Practical Lessons from Predicting Clicks on Ads at Facebook
08 Mar 2021Introduction
-
The paper describes several design choices for developing a model for predicting user response (clicks) on ads.
Experimental Setup
-
The model is trained/evaluated on offline data.
-
Evaluation metrics:
-
Normalized Cross-Entropy (or Normalized Entropy, NE)
-
Defined as the predictive log-loss per impression, divided by the entropy of the background CTR (click-through rate).
-
Background CTR is the average empirical CTR of the training data.
-
Lower normalized cross-entropy is better.
-
The normalization term is important to make the metric insensitive to the background CTR. Otherwise, the log loss can easily be made low when background CTR is close to 0 or 1.
-
NE can also be written as $RIG - 1$, where $RIG$ is the Relative Information Gain.
-
-
Calibration
- Ratio of average estimated CTR and empirical CTR.
-
Area-Under-ROC (AUC) is a good metric for measuring ranking quality (among ads). However, it is not used as a metric to avoid over-delivery or under-delivery of ads.
-
Implementation Details
-
Feature Transformation
-
A given add impression, $e$, is transformed into a $n-$dimensional vector, $x$, where the $i^{th}$ index denotes the value of the $i^{th}$ categorical feature.
-
Continous features are binned, and the bin index is used as a categorical feature, thus applying a non-linear transformation to the features.
-
Categorical features that are tuple-like (i.e., have a tuple of values) can be converted into new categorical features by taking a cartesian product.
-
Boosted decision trees can be used to implement the previous two transformations in one go.
-
Each tree is used as a categorical feature that takes the value of the index of the leaf node than an ad maps to.
-
The paper used the Gradient Boosting Machine with the $L_2-$TreeBoost algorithm.
-
Using the tree feature transformation improves the Normalized Cross-Entropy by $3.4\%$.
-
-
-
Model
-
Logistic Regression (LR) or Bayesian online learning scheme for probit regression (BOPR) algorithms are used for training a linear classifier model.
-
While both LR and BOPR models provide similar performance, the LR model is half the BOPR model’s size and faster for performing training/inference.
-
Role of Data Freshness
-
When a model is trained on the data from a particular day and evaluated on data from the subsequent days, the model’s performance degrades as the delay between training and test set increases.
-
This highlights the importance of the freshness of the training data.
-
One straightforward approach can be to train the model every day.
-
Alternatively, the linear classifier can be trained using online learning, while the boosted decision tree can still be trained daily.
-
Different choices for setting the learning rate (for online training of linear classifier) are compared, and the per-coordinate learning rate is found to perform best in practice.

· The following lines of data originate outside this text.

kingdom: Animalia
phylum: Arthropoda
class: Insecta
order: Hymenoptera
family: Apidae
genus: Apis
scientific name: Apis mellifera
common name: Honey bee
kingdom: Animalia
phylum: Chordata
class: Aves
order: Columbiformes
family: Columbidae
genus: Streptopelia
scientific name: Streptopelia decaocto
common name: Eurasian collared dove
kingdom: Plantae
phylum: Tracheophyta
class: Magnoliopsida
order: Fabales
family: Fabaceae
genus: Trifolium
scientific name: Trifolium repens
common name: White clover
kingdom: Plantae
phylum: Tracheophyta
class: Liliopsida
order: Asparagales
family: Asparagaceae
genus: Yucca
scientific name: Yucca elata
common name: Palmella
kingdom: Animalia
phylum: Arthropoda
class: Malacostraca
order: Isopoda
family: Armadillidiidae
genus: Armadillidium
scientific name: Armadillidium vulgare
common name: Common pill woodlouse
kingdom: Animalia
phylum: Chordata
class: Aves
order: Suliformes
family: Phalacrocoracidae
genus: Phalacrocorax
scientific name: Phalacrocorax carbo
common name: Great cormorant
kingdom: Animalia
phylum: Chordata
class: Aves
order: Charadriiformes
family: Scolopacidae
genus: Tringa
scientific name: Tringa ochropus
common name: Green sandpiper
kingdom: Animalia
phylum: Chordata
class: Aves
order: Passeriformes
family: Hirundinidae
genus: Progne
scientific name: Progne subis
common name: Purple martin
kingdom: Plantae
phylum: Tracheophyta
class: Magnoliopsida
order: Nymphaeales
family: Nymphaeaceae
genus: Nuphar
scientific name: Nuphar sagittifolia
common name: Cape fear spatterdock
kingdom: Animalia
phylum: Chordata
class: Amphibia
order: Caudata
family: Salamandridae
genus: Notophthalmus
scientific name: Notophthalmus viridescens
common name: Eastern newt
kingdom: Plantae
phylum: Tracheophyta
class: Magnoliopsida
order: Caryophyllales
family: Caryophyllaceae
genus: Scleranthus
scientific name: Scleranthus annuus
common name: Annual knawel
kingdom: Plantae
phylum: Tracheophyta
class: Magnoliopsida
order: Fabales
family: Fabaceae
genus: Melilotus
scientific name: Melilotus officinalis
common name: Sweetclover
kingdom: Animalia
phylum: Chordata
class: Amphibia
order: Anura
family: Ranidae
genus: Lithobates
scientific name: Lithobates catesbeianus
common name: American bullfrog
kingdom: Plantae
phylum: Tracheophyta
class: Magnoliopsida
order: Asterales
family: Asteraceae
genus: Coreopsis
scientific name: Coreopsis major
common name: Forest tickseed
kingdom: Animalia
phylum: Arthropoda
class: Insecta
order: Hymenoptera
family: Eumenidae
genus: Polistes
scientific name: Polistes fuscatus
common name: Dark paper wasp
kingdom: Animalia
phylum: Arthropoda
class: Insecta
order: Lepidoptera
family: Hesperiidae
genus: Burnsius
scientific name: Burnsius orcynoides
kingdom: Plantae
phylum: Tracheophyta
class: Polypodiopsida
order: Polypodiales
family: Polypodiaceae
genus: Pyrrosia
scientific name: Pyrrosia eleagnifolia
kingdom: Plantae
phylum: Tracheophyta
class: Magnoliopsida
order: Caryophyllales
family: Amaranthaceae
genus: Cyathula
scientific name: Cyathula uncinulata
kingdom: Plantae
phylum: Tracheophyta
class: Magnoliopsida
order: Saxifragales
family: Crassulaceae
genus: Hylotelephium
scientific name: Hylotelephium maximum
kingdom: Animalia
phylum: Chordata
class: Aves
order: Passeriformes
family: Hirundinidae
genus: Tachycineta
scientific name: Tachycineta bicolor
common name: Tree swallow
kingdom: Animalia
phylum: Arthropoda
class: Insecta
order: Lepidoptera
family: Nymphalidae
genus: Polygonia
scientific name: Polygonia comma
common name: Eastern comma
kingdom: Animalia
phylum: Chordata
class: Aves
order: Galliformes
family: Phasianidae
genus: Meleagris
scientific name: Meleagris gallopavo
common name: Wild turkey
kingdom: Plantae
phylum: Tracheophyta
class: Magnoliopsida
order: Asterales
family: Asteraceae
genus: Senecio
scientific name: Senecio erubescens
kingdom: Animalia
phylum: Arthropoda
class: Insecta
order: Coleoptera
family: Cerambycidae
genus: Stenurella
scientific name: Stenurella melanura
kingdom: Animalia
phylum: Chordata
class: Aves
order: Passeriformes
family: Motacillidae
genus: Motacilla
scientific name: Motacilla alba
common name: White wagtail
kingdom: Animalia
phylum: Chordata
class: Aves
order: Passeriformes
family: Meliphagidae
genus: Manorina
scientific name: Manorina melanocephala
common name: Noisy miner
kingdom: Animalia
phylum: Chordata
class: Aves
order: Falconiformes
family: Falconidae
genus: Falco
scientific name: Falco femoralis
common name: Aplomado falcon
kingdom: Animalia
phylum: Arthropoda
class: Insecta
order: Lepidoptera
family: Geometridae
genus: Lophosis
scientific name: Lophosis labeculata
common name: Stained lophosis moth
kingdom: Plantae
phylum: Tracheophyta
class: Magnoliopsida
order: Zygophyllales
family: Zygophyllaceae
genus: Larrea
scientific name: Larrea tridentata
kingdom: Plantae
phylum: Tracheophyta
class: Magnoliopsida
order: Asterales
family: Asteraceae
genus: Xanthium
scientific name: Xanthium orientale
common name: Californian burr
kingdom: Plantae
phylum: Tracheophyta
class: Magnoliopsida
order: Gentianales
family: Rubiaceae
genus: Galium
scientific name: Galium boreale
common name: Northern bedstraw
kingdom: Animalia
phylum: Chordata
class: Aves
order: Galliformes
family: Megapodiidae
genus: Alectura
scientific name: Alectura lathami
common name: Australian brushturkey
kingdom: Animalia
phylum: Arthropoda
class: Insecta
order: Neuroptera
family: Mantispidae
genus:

Generating Real-Time Training Data
-
An “online joiner” system is used to generate real-time training data for the linear classifier.
-
The challenging part is, while there are data points with a “positive” label (i.e., the user clicked on the ad), there are no datapoints with a “negative” label (since there is no “no-click” button that the user can click).
-
An impression is considered to have the “no-click” label if the user does not click on the ad within a (long) time window of seeing the ad.
-
Too short a time window could mislabel some impressions, while too long a time window will delay the real-time training data.
-
The online joiner performs a distributed stream-to-stream join on the stream of ad impressions and stream of ad clicks using a HashQueue.
-
A HashQueue:
-
comprises of a First-In-First-Out queue as a buffer window and a hash map for fast random access to label impressions.
-
supports three operations on key-value pairs: enqueue, dequeue, and lookup.
-
Memory and Latency
-
Increasing the number of boosting trees shows diminishing returns, and most of the improvements come from the first 500 trees.
-
Top 10 features account for half of the total feature importance, while the last 300 features add less than 1% feature importance.
-
Features in the boosting model can be broadly classified as contextual or historical.
-
Historical feature provides much more explanatory power than the contextual features through contextual features are helpful to handle the cold start problem.
-
Models trained with just the contextual features rely more heavily on data freshness than models trained with just the historical features.
-
Uniform subsampling and negative downsampling techniques are used to limit the amount of training data.
-
In the case of negative downsampling, the model needs to be re-calibrated as well.